The regional spinoffs are now much larger and financially healthier than
AT&T. MCI, which was founded in Washington in the early 1980s, was
acquired by WorldCom Inc., which only recently emerged from bankruptcy
protection and took the MCI name.
The discount-rate issue has been intensely lobbied on both sides.
Telecommunications companies, which are heavily regulated, have poured
millions of dollars into public lobbying -- such as TV commercials and
newspaper advertisements -- and private lobbying by hundreds of
professional lobbyists over the years. The long-distance companies even
created a special organization to plead their case in ads, called Voices
for Choices. The regional companies use a group called the Future . . .
Faster, which is part of their trade association, the United States
Telecom Association.
The latest round of lobbying has been tightly focused on the Bush
administration. Each side has encouraged sympathetic members of Congress
to write letters and make phone calls to executive branch officials on the
topic. And summaries of each side's arguments have found their way to the
desks of senior White House aides.
Some of the biggest names in the Republican Party are lobbying for one
side or the other. James W. Cicconi, who was White House deputy chief of
staff under President George H.W. Bush, heads the AT&T efforts in
Washington. Former attorney general William P. Barr leads Verizon's
efforts here.
Both sides are major contributors to Republican causes. Verizon
Chairman Ivan G. Seidenberg and SBC Communications Chairman Edward E.

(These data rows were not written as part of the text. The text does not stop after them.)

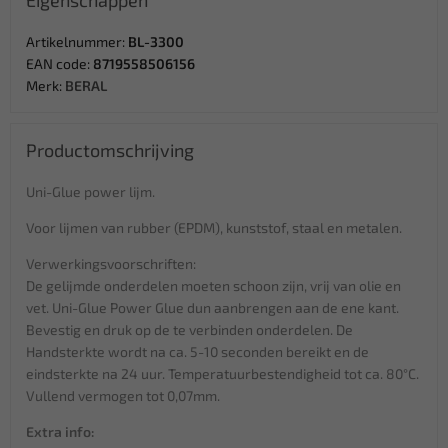
Eigenschappen
Artikelnummer:
BL-3300
EAN code:
8719558506156
Merk:
BERAL
Productomschrijving
Uni-Glue power lijm.
Voor lijmen van rubber (EPDM), kunststof, staal en metalen.
Verwerkingsvoorschriften:
De gelijmde onderdelen moeten schoon zijn, vrij van olie en
vet. Uni-Glue Power Glue dun aanbrengen aan de ene kant.
Bevestig en druk op de te verbinden onderdelen. De
Handsterkte wordt na ca. 5-10 seconden bereikt en de
eindsterkte na 24 uur. Temperatuurbestendigheid tot ca. 80°C.
Vullend vermogen tot 0,07mm.
Extra info:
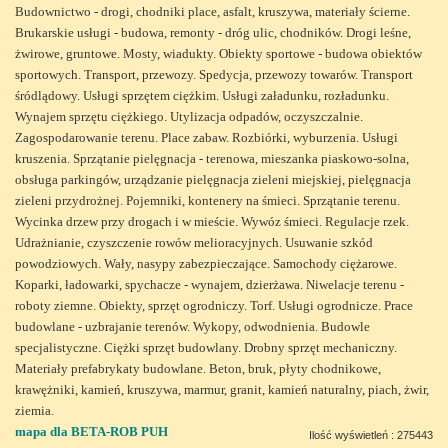
Budownictwo - drogi, chodniki place, asfalt, kruszywa, materiały ścierne.
Brukarskie usługi - budowa, remonty - dróg ulic, chodników. Drogi leśne,
żwirowe, gruntowe. Mosty, wiadukty. Obiekty sportowe - budowa obiektów
sportowych. Transport, przewozy. Spedycja, przewozy towarów. Transport
śródlądowy. Usługi sprzętem ciężkim. Usługi załadunku, rozładunku.
Wynajem sprzętu ciężkiego. Utylizacja odpadów, oczyszczalnie.
Zagospodarowanie terenu. Place zabaw. Rozbiórki, wyburzenia. Usługi
kruszenia. Sprzątanie pielęgnacja - terenowa, mieszanka piaskowo-solna,
obsługa parkingów, urządzanie pielęgnacja zieleni miejskiej, pielęgnacja
zieleni przydrożnej. Pojemniki, kontenery na śmieci. Sprzątanie terenu.
Wycinka drzew przy drogach i w mieście. Wywóz śmieci. Regulacje rzek.
Udrażnianie, czyszczenie rowów melioracyjnych. Usuwanie szkód
powodziowych. Wały, nasypy zabezpieczające. Samochody ciężarowe.
Koparki, ładowarki, spychacze - wynajem, dzierżawa. Niwelacje terenu -
roboty ziemne. Obiekty, sprzęt ogrodniczy. Torf. Usługi ogrodnicze. Prace
budowlane - uzbrajanie terenów. Wykopy, odwodnienia. Budowle
specjalistyczne. Ciężki sprzęt budowlany. Drobny sprzęt mechaniczny.
Materiały prefabrykaty budowlane. Beton, bruk, płyty chodnikowe,
krawężniki, kamień, kruszywa, marmur, granit, kamień naturalny, piach, żwir,
ziemia.
mapa dla BETA-ROB PUH
Ilość wyświetleń : 275443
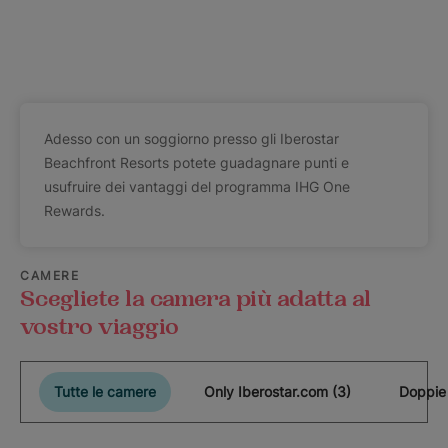
Adesso con un soggiorno presso gli Iberostar
Beachfront Resorts potete guadagnare punti e
usufruire dei vantaggi del programma IHG One
Rewards.
CAMERE
Scegliete la camera più adatta al
vostro viaggio
Tutte le camere
Only Iberostar.com (3)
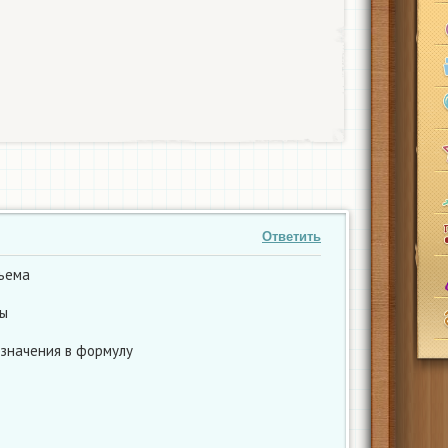
Ответить
ъема
лы
значения в формулу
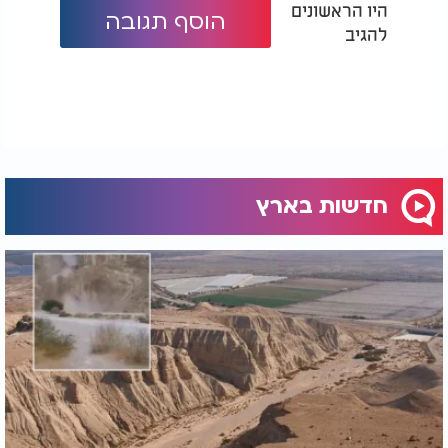
היו הראשונים
עצמאי לחלוטין וללא שום מחויבות פוליטית לאף גורם".
הוסף תגובה
להגיב
למרות המאמצים, ההכרעה נדחתה לסיבוב נוסף, שבו
ייקבע מי יעמוד בראש מוסד הביקורת של המדינה
בשנים הקרובות.
חדשות בארץ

Whitacre Jr. are among the Bush campaign's biggest fundraisers, having
pledged to raise at least $100,000 and $200,000, respectively.
Cicconi is a board member of a group called Progress for America, which
is the leading vehicle for soft-money contributions to aid Bush's
reelection. Thomas J. Synhorst, a key adviser to Progress for America, is
a partner in a firm that provides lobbying-related services to AT&T
and has major contracts for voter-contact operations with the Bush-Cheney
campaign and the Republican National Committee.